Later, users can check back and see where their planes have been caught around the world. Each stamp on the plane reads like a passport, and a 3D Earth highlights flightpath and distance travelled.

In addition to making their own planes, users can gesture their phone like a net to catch a plane that has been thrown from elsewhere and pinch to open it, revealing where it has visited. Then they can add their own stamp, and throw it back into the flock.

WebView

We developed Paper Planes to work across devices ranging from the 50-foot screen on stage at Google I/O to desktop and mobile using the latest in web technology.

WebGL

From the stylized low-poly Earth to the flocking planes, WebGL is used to render the 3D elements that power the experience. We wrote custom GLSL shaders to light the Earth and morph targets to animate the paper as the user pinches to open or close.

WebSockets

When a user "throws" a plane a message is sent over websockets to the back-end servers where it is relayed to all desktop computers to visualize the plane taking off.

WebWorkers

The plane flocking simulation is calculated across multiple threads using WebWorkers that calculate the position of each plane and relay that information back to the main thread to be rendered by WebGL.

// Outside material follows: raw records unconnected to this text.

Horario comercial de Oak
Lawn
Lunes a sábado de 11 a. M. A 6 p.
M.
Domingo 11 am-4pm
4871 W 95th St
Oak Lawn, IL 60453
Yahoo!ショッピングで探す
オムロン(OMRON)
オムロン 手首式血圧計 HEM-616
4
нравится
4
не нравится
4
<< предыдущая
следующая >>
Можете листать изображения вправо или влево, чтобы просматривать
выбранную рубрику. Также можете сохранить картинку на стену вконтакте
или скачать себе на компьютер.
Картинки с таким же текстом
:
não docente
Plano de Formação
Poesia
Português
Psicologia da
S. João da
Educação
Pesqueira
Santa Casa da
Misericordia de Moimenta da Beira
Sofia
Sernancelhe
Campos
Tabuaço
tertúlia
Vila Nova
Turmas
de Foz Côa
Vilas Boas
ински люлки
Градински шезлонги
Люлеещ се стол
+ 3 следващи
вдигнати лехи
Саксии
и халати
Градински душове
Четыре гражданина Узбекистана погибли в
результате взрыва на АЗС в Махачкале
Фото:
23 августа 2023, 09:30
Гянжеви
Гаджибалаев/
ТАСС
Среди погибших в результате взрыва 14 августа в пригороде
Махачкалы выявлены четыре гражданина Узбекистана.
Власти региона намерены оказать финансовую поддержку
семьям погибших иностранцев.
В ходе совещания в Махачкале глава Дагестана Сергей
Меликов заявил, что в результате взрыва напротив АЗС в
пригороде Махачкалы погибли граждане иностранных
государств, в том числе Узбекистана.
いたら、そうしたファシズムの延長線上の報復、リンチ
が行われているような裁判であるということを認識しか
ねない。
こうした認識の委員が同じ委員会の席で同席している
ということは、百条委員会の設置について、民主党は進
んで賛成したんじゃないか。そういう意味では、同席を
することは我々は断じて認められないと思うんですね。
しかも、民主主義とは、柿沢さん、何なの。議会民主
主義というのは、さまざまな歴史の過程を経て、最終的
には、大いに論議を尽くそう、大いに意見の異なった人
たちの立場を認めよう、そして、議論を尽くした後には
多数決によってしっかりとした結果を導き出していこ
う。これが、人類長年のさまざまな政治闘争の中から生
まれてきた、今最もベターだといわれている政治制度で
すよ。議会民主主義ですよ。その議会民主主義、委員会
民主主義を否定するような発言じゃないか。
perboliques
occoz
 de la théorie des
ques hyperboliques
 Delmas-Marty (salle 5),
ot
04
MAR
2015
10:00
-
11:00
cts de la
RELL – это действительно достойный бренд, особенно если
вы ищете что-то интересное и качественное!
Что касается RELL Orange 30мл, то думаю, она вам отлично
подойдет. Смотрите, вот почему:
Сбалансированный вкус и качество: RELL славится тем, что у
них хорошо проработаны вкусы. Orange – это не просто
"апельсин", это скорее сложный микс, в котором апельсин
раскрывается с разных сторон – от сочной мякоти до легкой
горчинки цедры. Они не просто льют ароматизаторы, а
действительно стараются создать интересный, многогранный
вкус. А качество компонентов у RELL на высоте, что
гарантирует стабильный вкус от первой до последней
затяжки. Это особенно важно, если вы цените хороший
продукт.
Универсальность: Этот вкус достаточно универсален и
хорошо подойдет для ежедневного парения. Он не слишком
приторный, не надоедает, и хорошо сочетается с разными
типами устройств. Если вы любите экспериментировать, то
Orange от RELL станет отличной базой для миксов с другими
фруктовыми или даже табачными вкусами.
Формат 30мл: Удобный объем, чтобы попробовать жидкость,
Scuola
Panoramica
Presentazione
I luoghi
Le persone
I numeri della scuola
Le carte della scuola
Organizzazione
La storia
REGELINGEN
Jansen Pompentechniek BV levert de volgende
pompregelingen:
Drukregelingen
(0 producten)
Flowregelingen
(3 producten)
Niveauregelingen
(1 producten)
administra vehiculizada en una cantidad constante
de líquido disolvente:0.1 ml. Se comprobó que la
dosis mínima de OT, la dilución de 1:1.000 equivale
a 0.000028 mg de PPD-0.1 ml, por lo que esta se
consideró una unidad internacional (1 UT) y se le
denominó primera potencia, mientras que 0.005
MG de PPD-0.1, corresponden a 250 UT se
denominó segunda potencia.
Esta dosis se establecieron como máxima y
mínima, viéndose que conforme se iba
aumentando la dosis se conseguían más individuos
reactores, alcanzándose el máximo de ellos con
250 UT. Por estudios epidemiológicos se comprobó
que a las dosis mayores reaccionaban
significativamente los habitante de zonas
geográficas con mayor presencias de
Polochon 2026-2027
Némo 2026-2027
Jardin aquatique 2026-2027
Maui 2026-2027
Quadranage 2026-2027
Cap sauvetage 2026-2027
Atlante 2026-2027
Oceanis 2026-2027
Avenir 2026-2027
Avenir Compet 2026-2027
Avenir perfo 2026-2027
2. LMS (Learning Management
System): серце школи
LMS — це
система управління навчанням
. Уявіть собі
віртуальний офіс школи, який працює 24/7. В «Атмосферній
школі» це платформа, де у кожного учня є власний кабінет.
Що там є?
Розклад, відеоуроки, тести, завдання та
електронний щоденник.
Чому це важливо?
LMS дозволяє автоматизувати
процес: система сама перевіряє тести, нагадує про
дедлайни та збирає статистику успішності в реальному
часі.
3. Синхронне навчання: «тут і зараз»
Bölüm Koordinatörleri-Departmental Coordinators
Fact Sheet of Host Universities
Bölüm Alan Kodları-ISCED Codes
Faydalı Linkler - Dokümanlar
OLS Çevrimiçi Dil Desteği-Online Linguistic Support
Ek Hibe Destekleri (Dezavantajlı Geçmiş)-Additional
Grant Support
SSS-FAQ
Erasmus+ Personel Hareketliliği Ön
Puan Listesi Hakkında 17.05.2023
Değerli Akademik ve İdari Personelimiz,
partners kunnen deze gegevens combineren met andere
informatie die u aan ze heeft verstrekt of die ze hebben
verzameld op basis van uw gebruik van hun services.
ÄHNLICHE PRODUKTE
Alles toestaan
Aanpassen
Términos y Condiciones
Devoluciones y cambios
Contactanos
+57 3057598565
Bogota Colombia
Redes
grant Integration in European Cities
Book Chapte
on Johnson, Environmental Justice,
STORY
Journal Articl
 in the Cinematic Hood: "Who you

To create an experience that works great across platforms, we extended the web with native Android code. This enabled us to utilize the deep integration of Chromium within Android to make the view layer of the application with the web code that already existed, while adding deeper integration with the OS such as rich notifications and background services.

If you're interested in learning more about how to bridge WebView and Java code, check out this GitHub repo for a tutorial.

Notifications

Firebase Cloud Messaging (FCM) was used to send push notifications to the Android app. When a user's plane has been caught and thrown by someone else, a notification showing how many cities and miles it has travelled is sent to the device of the plane's creator via FCM. Outgoing notifications are managed to ensure they are not sent too frequently to a device.

Background Service

We implemented a background service to run once a day which checks against local storage to determine when a user last visited the app. If the user hasn't visited in over two weeks, the app sends a notification to invite the user back into the app to create a new plane.

The Communication Network

Our application runs on a network of servers on Google Cloud Platform. We used built-in geocoding headers to get approximate geographic locations for stamps and Socket.IO to connect all devices over WebSockets.

Users connect to the server nearest them, which relays messages to a single main server as well as to any desktop computers viewing the experience in that region.

Moving forward

This approach worked extremely well for us, enabling an experience that was smooth and captivating across platforms and form factors, connecting people from all over the world. Extending the web with native capabilities has proven to be a valuable avenue to deliver high quality experiences going forward. You can learn even more on the Android Experiments website.